Directed by Jake Kasdan
Starring Dwayne Johnson, Karen Gillan, Kevin Hart, Jack Black

6.5/10

While cleaning up in detention, a group of four students find themselves transported into a video game version of Jumanji (an evolution of the board game from the first film). Given avatars at odds with their actual teenage forms, the group must find the mystic “Eye of the Jaguar”, and save the jungle kingdom of Jumanji. However the avatars of intrepid explorer Dr Smolder Bravestone (Dwayne Johnson), gorgeous commando Ruby Roundhouse (Karen Gillan), diminutive wise-cracking zoologist Franklin “Mouse” Finbar (Kevin Hart), and portly cartographer Professor Sheldon “Shelly” Oberon (Jack Black) are so different to the student “real world” identities that the teenagers find themselves torn between adapting to their new roles and saving Jumanji.

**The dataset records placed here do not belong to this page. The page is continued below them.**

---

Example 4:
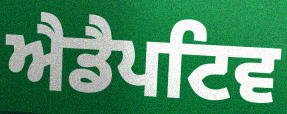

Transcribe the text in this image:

ਐਡੈਪਟਿਵ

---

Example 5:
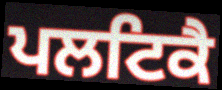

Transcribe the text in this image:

ਪਲਟਿਕੈ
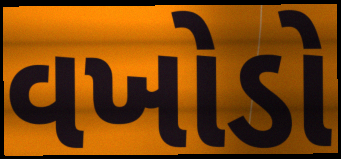
વખોડો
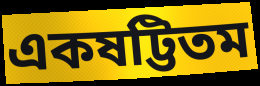
একষট্টিতম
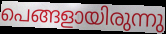
പെങ്ങളായിരുന്നു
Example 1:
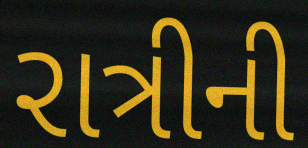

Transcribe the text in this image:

રાત્રીની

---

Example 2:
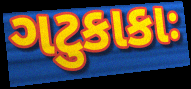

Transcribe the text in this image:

ગટુકાકાઃ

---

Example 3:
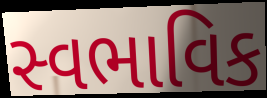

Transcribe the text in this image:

સ્વભાવિક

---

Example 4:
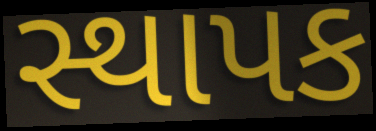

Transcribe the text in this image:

સ્થાપક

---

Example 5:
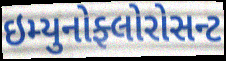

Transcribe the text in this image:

ઇમ્યુનોફ્લોરોસન્ટ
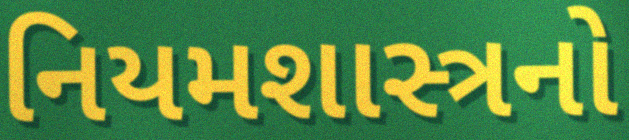
નિયમશાસ્ત્રનો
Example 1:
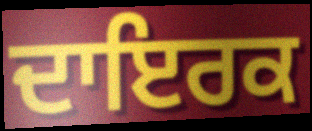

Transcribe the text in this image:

ਦਾਇਰਕ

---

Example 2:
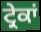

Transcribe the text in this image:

ਟ੍ਰੇਕਾਂ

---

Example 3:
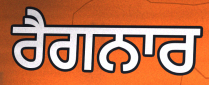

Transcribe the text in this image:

ਰੈਗਨਾਰ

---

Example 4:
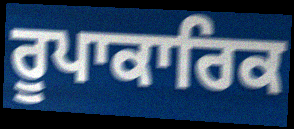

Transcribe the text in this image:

ਰੂਪਾਕਾਰਿਕ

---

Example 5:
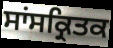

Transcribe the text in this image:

ਸਾਂਸਕ੍ਰਿਤਕ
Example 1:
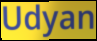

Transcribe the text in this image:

Udyan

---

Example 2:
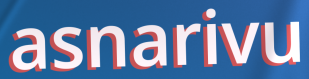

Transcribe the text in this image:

asnarivu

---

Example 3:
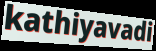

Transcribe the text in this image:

kathiyavadi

The chemistry between the cast is certainly Jumanji: Welcome to the Jungle‘s main selling point. Working with a plot so light, it could have just hot air ballooned it’s way out of the jungle. But the cast commit to the roles, embracing the ridiculous nature of the concept, and having as much fun as they can. The result is vastly entertaining movie, that though light in plot is exactly the sort of action-adventure-comedy you require of the holiday season. In that regard it also makes a great sequel to the original film, capturing that same sense of adventure and excitement – even if the links to the first are tentative at best, and it’s over 20 years late.

Johnson and Gillan are the stand-outs here, both channeling awkward teenagers trapped in their ideal imagined bodies. Johnson displays impeccable comedic timing, underwriting the macho archetypal hero with adolescent fear and self-doubt, or swinging to the other extreme and displaying a blatant bravado. All this is combined with the Johnson’s already formidable action-star presence, makes for a pleasing contrast that serves in both a comedic and strait action role.

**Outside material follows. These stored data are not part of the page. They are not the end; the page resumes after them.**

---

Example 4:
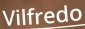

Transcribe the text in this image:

Vilfredo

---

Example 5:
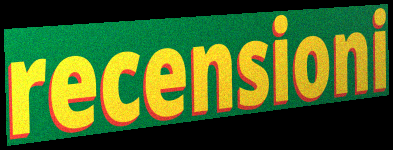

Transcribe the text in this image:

recensioni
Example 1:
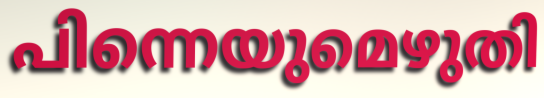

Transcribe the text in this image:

പിന്നെയുമെഴുതി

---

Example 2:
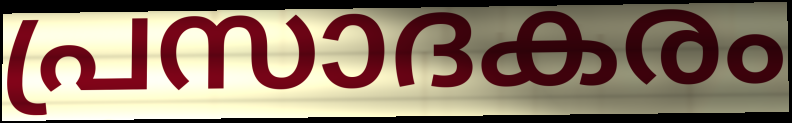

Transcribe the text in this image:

പ്രസാദകരം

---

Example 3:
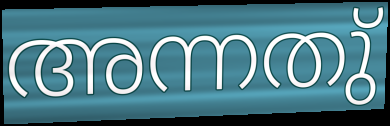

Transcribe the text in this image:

അന്നതു്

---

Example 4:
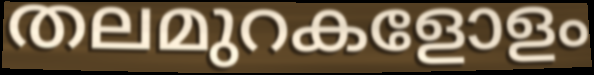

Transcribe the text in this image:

തലമുറകളോളം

Gillan fills a similar place, albeit given less service by the script, although she does get one crowning moment of awesome, involving “combat-dancing”. Hart is doing the same shtick that he does in almost every one of his roles, while Black brings a cliched feminine side to the forefront in a performance that is equal parts cringe worthy and hilarious (and just pulled through by Black’s charisma).

As for that plot, well it does stay true to the video game nature that the quest is set in, allowing for a loosely linked set of action sequences, at regular intervals. In short, it’s more a roller-coaster ride, than anything well thought out, but it serves the needs of the film.

The end result is something that is fun to watch, and entertaining, while at the same time being eminently forgettable, and the very definition of an unnecessary sequel. It’s an interesting party trick, and if you can accept that then you should get some enjoyment from this holiday blockbuster.